The Bank of Canada had a regularly scheduled policy meeting on Wednesday and left its overnight rate unchanged at 1.75% as expected. The overall tone of the bank’s statement was probably less dovish than anticipated. The BoC retained its view that the current degree of monetary policy stimulus is appropriate and has not tipped its hand at a possible cut in October. Future policy is still data dependent and subject to external developments including escalating trade conflicts that are weighing on global economic momentum. As of this morning, the implied probability of a cut at the October 30th meeting is about 20%.
Speaking of data, we had employment numbers in Canada and the US today. In the US, August non-farm payrolls missed estimates with a 130,000 increase compared to 160,000 expected. Commentators suggest that cracks are forming in the US labour market and a second consecutive cut by the Fed at the September 18th meeting is virtually assured. (Warning: Fed Chairman Powell speaks on “Economic Outlook and Monetary Policy” at 12:30 EST today. Could swing rates if he goes ‘off script’)
In Canada, the August net change in employment of 81,100 well exceeded the expected 20,000, though the increase was largely driven by part-time work.

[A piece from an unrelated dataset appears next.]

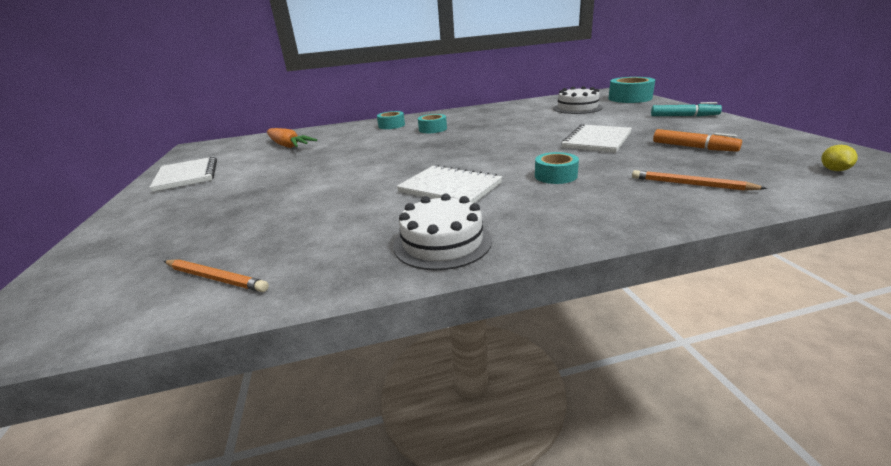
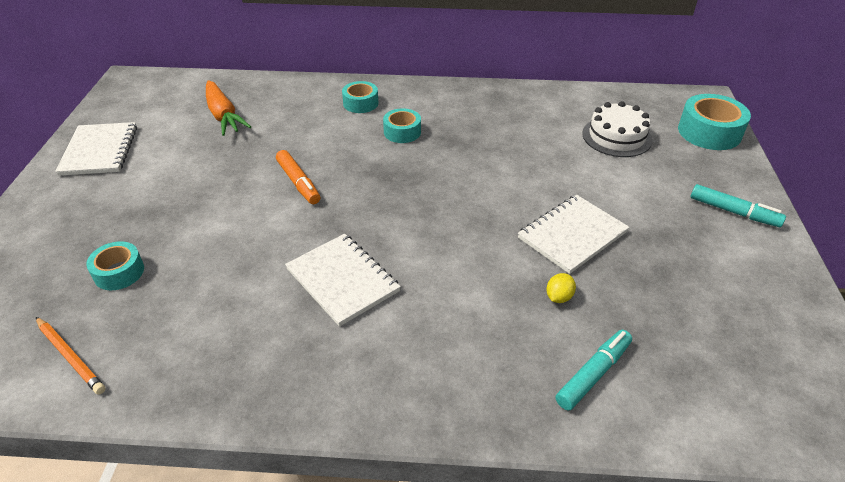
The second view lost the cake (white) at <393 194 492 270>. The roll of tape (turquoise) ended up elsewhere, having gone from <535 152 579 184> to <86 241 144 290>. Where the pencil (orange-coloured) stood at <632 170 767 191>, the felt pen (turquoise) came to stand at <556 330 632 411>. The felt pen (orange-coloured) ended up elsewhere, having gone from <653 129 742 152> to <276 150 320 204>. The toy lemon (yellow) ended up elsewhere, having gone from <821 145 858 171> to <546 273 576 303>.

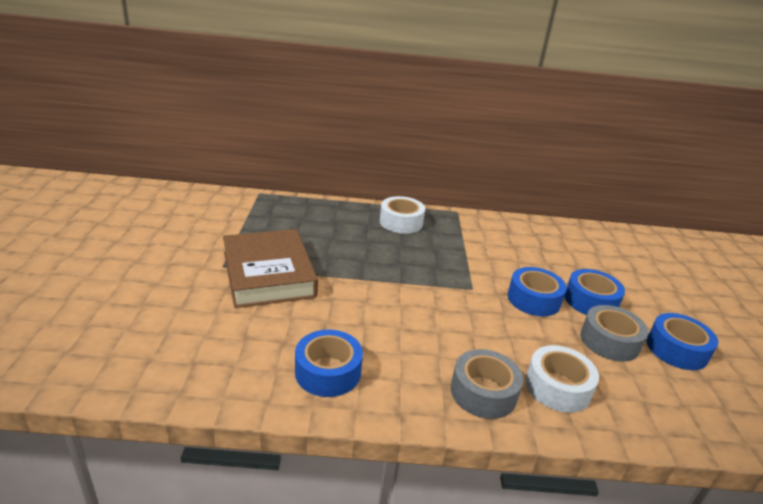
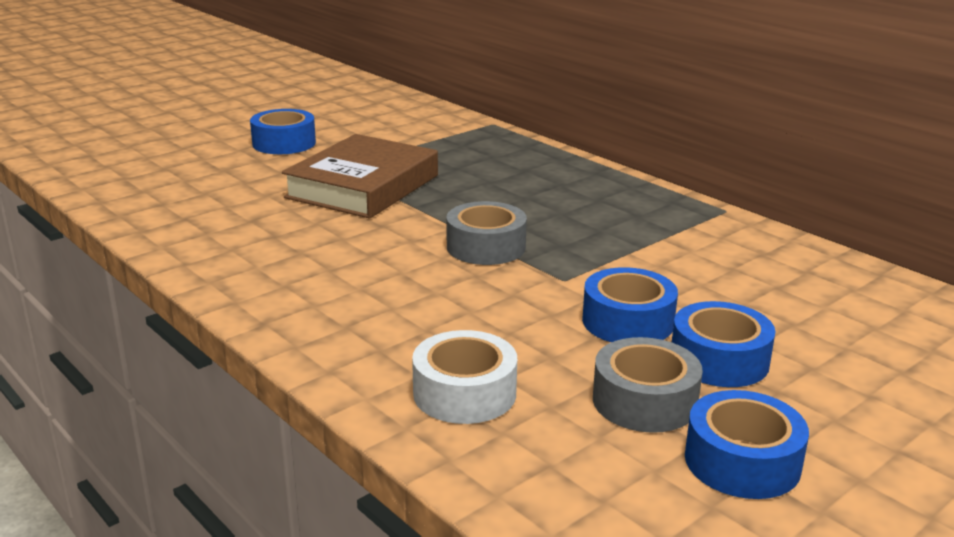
The roll of tape (blue) ended up elsewhere, having gone from <295 330 363 397> to <250 109 316 154>. The second view lost the roll of tape (white) at <380 196 425 234>. The roll of tape (grey) ended up elsewhere, having gone from <451 349 523 419> to <447 201 527 265>.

Home Trust announced a roadshow for an inaugural near prime/alt-a RMBS transaction. The roughly $500 million sequential pass through issue will feature an AAA rated note with 15% subordination. No word yet on indicative spreads. The issue marks a potentially important development in the diversification of near prime funding strategy for Home Trust. The news closely follows Equitable Bank’s announcement last month that it is developing a covered bond program. Currently, both lenders depend almost exclusively on CDIC insured deposits to fund their near prime mortgage programs.
Roman Boyer, Pet Stylist and Fence Painter asks “Is this a good time to borrow money?”
Well, Roman, according to a report published by Bank of America you’ll be happy to hear that there hasn’t been a better time in 5,000 years to do it. Interest rates today are, generally speaking, the lowest they’ve been since Stonehenge was under construction and the Pharaohs ruled Egypt.
I wish I could write more, but I need to get going. I’m having an old friend for dinner. Have a great weekend.